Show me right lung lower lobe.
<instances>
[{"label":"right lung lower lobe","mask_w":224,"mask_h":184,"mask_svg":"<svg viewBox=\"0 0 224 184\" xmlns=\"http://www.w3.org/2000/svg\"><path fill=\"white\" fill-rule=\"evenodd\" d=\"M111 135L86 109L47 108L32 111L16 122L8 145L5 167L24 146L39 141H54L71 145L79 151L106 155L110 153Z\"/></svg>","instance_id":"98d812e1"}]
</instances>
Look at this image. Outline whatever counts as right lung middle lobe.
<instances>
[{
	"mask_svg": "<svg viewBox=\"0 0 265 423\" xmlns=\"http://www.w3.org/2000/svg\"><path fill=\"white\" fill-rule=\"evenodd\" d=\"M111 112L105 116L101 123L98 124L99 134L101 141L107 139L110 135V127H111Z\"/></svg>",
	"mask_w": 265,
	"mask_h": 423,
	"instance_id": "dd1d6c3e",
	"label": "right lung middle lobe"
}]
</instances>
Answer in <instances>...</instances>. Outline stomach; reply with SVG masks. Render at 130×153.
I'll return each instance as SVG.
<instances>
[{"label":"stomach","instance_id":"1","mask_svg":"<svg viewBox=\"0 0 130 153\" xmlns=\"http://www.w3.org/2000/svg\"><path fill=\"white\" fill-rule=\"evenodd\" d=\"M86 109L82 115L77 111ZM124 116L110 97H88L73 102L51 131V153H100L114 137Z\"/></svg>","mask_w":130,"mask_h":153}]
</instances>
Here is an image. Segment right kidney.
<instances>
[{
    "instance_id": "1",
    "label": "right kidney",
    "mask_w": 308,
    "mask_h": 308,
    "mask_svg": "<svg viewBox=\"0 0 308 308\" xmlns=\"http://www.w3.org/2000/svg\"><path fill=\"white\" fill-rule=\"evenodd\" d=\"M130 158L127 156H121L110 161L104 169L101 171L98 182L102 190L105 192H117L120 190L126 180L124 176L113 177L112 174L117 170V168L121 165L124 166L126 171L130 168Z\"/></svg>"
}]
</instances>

» **Arbeitsauftrag**:
Geben Sie die Datensätze ab der Zeile mit "Look at this" bis einschließlich ihrer letzten Zeile erneut wieder und benennen Sie dabei jedes "image" in "scan" um. Alles Übrige bleibt unverändert.

» **Lösung**:
Look at this scan. Outline whatever counts as right lung middle lobe.
<instances>
[{
	"mask_svg": "<svg viewBox=\"0 0 265 423\" xmlns=\"http://www.w3.org/2000/svg\"><path fill=\"white\" fill-rule=\"evenodd\" d=\"M111 112L105 116L101 123L98 124L99 134L101 141L107 139L110 135V127H111Z\"/></svg>",
	"mask_w": 265,
	"mask_h": 423,
	"instance_id": "dd1d6c3e",
	"label": "right lung middle lobe"
}]
</instances>
Answer in <instances>...</instances>. Outline stomach; reply with SVG masks. Render at 130×153.
I'll return each instance as SVG.
<instances>
[{"label":"stomach","instance_id":"1","mask_svg":"<svg viewBox=\"0 0 130 153\" xmlns=\"http://www.w3.org/2000/svg\"><path fill=\"white\" fill-rule=\"evenodd\" d=\"M86 109L82 115L77 111ZM124 116L110 97H88L73 102L51 131V153H100L114 137Z\"/></svg>","mask_w":130,"mask_h":153}]
</instances>
Here is an scan. Segment right kidney.
<instances>
[{
    "instance_id": "1",
    "label": "right kidney",
    "mask_w": 308,
    "mask_h": 308,
    "mask_svg": "<svg viewBox=\"0 0 308 308\" xmlns=\"http://www.w3.org/2000/svg\"><path fill=\"white\" fill-rule=\"evenodd\" d=\"M130 158L127 156H121L110 161L104 169L101 171L98 182L102 190L105 192H117L120 190L126 180L124 176L113 177L112 174L117 170V168L121 165L124 166L126 171L130 168Z\"/></svg>"
}]
</instances>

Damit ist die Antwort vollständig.